Se il mare è mosso, è rischioso tuffarsi: come riporta il decalogo della Società Italiana di Salvamento, il riflusso dell’onda determina una significativa diminuzione della profondità del fondale favorendo l’impatto del tuffatore con il fondo. In più, le onde rischiano di causare traumi, facendo urtare il bagnante contro gli scogli.
Rischi
I tuffi amatoriali sono causa di morte e di infortuni gravi. Secondo i dati condivisi dall’Istituto Superiore di Sanità, il 2,7% dei casi di annegamento e incidenti in acqua è riconducibile ai tuffi. Per i tuffatori non allenati, un tuffo avventato e pericoloso rischia di provocare trauma alla spina dorsale o al collo, rottura della clavicola, lesioni al ginocchio. «L'acqua è mille volte più densa dell’aria, – ha dichiarato Sunghwan Jung, docente di ingegneria biologica e ambientale della Cornell University (New York), a capo di uno studio sui tuffi in sicurezza – per cui ci si sta muovendo da un mezzo molto diluito a un mezzo molto denso, e si è destinati a sopportare un impatto molto forte».

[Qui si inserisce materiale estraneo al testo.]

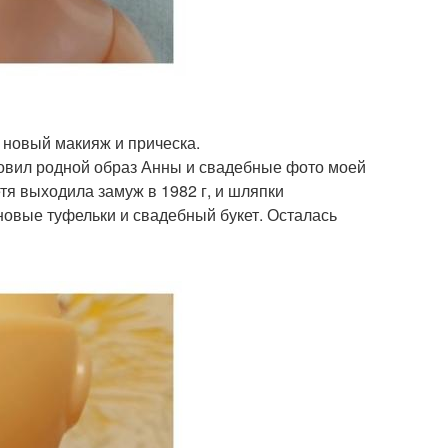
 новый макияж и прическа.
хновил родной образ Анны и свадебные фото моей
етя выходила замуж в 1982 г, и шляпки
новые туфельки и свадебный букет. Осталась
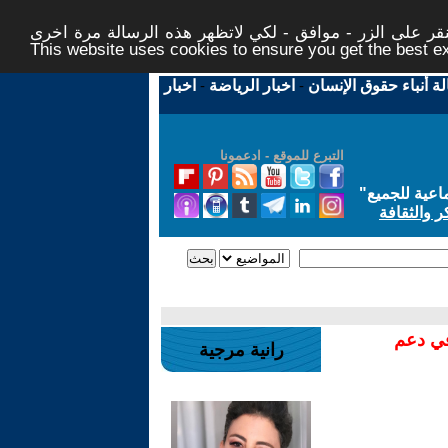
ر على الزر - موافق - لكي لاتظهر هذه الرسالة مرة اخرى -
This website uses cookies to ensure you get the best 
لة أنباء حقوق الإنسان
-
اخبار الرياضة
-
اخبار
التبرع للموقع - ادعمونا
اعية للجميع
"
ر والثقافة
في دعم
رانية مرجية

Per questo motivo, per prevenire incidenti di qualsiasi genere ed entità, gli esperti consigliano di iscrivere i piccoli a un corso di nuoto, in cui impareranno a rimanere a galla in acqua, a nuotare correttamente e a tuffarsi in sicurezza.
Gli istruttori insegnano ai piccoli come tenere i piedi e i talloni prima di lanciarsi. Inizialmente, si tufferanno di testa, dopodiché, quando avranno preso dimestichezza con l’acqua, si misureranno con i primi tuffi a testa in giù, con le braccia sopra la testa.
Benefici
Tuffarsi in acqua ha, comunque, tanti benefici sullo sviluppo fisico e mentale dei più piccoli. I tuffi insegnano a mantenersi in equilibrio e ad acquisire la coordinazione dei movimenti, e aiutano a diventare sicuri di sé e a essere coraggiosi. Nei primi anni di vita, i bimbi si cimentano nei salti in acqua scendendo dalla scaletta o dal bordo dalla piscina, accompagnati dalla mano del genitore o dell’istruttore, mentre il tuffo in autonomia, con entrambe le gambe, arriva più tardi.
I primi balzi in acqua sono innanzitutto divertenti: intorno ai 3-5 anni, tuffarsi è un gioco spassoso, che permette ai piccoli di salire, arrampicarsi e saltare. Inizialmente, si preferisce invitare i bimbi a tuffarsi con i piedi che atterrano per primi, e l’adulto deve essere nelle immediate vicinanze per sorvegliarlo e, se il pargolo non è in grado di nuotare, prenderlo e riaccompagnarlo al bordo. Dopodiché, crescendo, i piccoli eseguono i primi salti a testa in giù e con le braccia sopra la testa.
È diffusa anche la paura per i tuffi, avvertita da non pochi bambini. Sarà l’adulto, a quel punto, a guidare il piccolo, tuffandosi con lui, tenendogli la mano e aiutandolo a sconfiggere il timore con cura e dedizione.